* **Text provided**
Michelle Woods Reviews Edna O’Brien’s Saints and Sinners

Why It’s New York: Edna O’Brien appeared this week as part of the Selected Shorts series at Symphony Space as part of New York Book Week. Literary New Yorker Colum McCann  read, along with Cynthia Nixon and Eilin O’Dea.  Edna O’Brien will also read at McNally Jackson on Monday (Memorial Day) with Gabriel Byrne!
Why It’s Irish: since her debut 50 years ago with The Country Girls, O’Brien has been one of the leading Irish writers.
Edna O’Brien’s Saints and Sinners is Marvelous
Saints and Sinners

Zest, vitality and rage.

The three nouns that describe, for Edna O’Brien, the heart of Samuel Beckett’s short fiction. But they could as well be descriptors of O’Brien’s marvelous new collection of short stories, Saints and Sinners.
I’ve always found O’Brien’s work and life fascinating, sometimes for the wrong reasons but often for the right.

It’s fifty years – a half century! – since she published her first novel, The Country Girls, a tour de force, dismissed for many years by the critical establishment as women’s fiction (pre-Chick Lit) and denounced as evil and burnt by her parish priest. Her mother, when she got a copy of the novel, blacked out unacceptable phrases and sent it back to O’Brien with no other comment. It was banned in Ireland.


“One could not but rage,” O’Brien said recently in an interview speaking of Ireland, “but there’s also the sadness.”  Ireland loves her now.

O’Brien moved to England in the late 1950s with her then husband, Ernest Gebler – himself a successful novelist and an unerring misanthrope – and she never went back to Ireland. Except in her fiction that returned again and again to her childhood and to her unsuccessful marriage (O’Brien never remarried after her divorce in 1964 though has had some high profile lovers). In recent years, I’ve found some of her fiction heavy in its own weight of recurring themes and obsessions. Though her prose always contains some lyrical gorgeousness, the zest and vitality were drowned out by the rage.
Her new collection begins with a story, “Shovel Kings”, about Irish immigrant laborers in London – a group forgotten in the whoosh of the Celtic Tiger. It reminded me of a startling photo-essay, I think in Granta a few years ago, that documented some of these men, many homeless or down on their luck, but all otherwise photoshopped out of the Celtic Tiger experience. None of them had gone back. “Shovel Kings” tells the story of Rafferty. He arrives in Camden Town, London, and is set to work digging a trench for the new electric lines:

At his first sight of it, it was hard for him, as he said, not to imagine those men, young though they were, destined for all eternity to be kept digging some never-ending grave.

* **Assigned task 1**
Recast the records below as a Markdown table with the columns Row and Line, one numbered row per line and no blank lines.

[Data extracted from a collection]
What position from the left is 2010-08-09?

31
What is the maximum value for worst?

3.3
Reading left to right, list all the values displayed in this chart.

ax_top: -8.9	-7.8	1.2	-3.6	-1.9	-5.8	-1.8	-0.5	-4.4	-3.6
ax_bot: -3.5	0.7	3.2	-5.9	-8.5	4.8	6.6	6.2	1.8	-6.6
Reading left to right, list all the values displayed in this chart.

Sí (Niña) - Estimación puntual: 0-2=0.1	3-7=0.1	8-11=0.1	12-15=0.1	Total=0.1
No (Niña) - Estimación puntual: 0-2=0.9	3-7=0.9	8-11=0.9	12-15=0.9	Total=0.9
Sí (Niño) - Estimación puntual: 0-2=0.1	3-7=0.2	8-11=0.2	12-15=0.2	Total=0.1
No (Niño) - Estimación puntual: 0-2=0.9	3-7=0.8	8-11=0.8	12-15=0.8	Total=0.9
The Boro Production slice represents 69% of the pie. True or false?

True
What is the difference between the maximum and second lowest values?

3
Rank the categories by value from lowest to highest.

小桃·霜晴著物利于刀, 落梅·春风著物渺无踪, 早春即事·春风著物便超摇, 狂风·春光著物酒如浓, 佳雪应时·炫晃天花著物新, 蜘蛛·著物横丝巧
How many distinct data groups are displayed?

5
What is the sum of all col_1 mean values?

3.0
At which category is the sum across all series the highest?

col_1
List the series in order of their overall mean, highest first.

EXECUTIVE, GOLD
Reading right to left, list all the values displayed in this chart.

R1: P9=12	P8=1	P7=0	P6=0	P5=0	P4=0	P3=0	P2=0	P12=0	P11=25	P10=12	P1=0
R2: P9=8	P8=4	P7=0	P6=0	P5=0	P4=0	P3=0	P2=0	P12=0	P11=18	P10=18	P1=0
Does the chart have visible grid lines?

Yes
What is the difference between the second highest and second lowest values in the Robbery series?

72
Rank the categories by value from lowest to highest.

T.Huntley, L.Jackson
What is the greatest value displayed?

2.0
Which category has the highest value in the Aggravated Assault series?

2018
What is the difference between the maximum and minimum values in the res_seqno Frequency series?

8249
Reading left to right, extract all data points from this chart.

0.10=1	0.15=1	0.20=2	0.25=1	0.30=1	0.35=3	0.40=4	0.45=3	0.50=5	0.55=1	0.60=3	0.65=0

* **Assigned task 2**
What reason does the review give for counting its subject as a New York story?

* **Final answer 1**
| Row | Line |
|---|---|
| 1 | What position from the left is 2010-08-09? |
| 2 | 31 |
| 3 | What is the maximum value for worst? |
| 4 | 3.3 |
| 5 | Reading left to right, list all the values displayed in this chart. |
| 6 | ax_top: -8.9	-7.8	1.2	-3.6	-1.9	-5.8	-1.8	-0.5	-4.4	-3.6 |
| 7 | ax_bot: -3.5	0.7	3.2	-5.9	-8.5	4.8	6.6	6.2	1.8	-6.6 |
| 8 | Reading left to right, list all the values displayed in this chart. |
| 9 | Sí (Niña) - Estimación puntual: 0-2=0.1	3-7=0.1	8-11=0.1	12-15=0.1	Total=0.1 |
| 10 | No (Niña) - Estimación puntual: 0-2=0.9	3-7=0.9	8-11=0.9	12-15=0.9	Total=0.9 |
| 11 | Sí (Niño) - Estimación puntual: 0-2=0.1	3-7=0.2	8-11=0.2	12-15=0.2	Total=0.1 |
| 12 | No (Niño) - Estimación puntual: 0-2=0.9	3-7=0.8	8-11=0.8	12-15=0.8	Total=0.9 |
| 13 | The Boro Production slice represents 69% of the pie. True or false? |
| 14 | True |
| 15 | What is the difference between the maximum and second lowest values? |
| 16 | 3 |
| 17 | Rank the categories by value from lowest to highest. |
| 18 | 小桃·霜晴著物利于刀, 落梅·春风著物渺无踪, 早春即事·春风著物便超摇, 狂风·春光著物酒如浓, 佳雪应时·炫晃天花著物新, 蜘蛛·著物横丝巧 |
| 19 | How many distinct data groups are displayed? |
| 20 | 5 |
| 21 | What is the sum of all col_1 mean values? |
| 22 | 3.0 |
| 23 | At which category is the sum across all series the highest? |
| 24 | col_1 |
| 25 | List the series in order of their overall mean, highest first. |
| 26 | EXECUTIVE, GOLD |
| 27 | Reading right to left, list all the values displayed in this chart. |
| 28 | R1: P9=12	P8=1	P7=0	P6=0	P5=0	P4=0	P3=0	P2=0	P12=0	P11=25	P10=12	P1=0 |
| 29 | R2: P9=8	P8=4	P7=0	P6=0	P5=0	P4=0	P3=0	P2=0	P12=0	P11=18	P10=18	P1=0 |
| 30 | Does the chart have visible grid lines? |
| 31 | Yes |
| 32 | What is the difference between the second highest and second lowest values in the Robbery series? |
| 33 | 72 |
| 34 | Rank the categories by value from lowest to highest. |
| 35 | T.Huntley, L.Jackson |
| 36 | What is the greatest value displayed? |
| 37 | 2.0 |
| 38 | Which category has the highest value in the Aggravated Assault series? |
| 39 | 2018 |
| 40 | What is the difference between the maximum and minimum values in the res_seqno Frequency series? |
| 41 | 8249 |
| 42 | Reading left to right, extract all data points from this chart. |
| 43 | 0.10=1	0.15=1	0.20=2	0.25=1	0.30=1	0.35=3	0.40=4	0.45=3	0.50=5	0.55=1	0.60=3	0.65=0 |

* **Final answer 2**
Edna O'Brien appeared that week in the Selected Shorts series at Symphony Space during New York Book Week. She was also set to read at McNally Jackson on Memorial Day with Gabriel Byrne.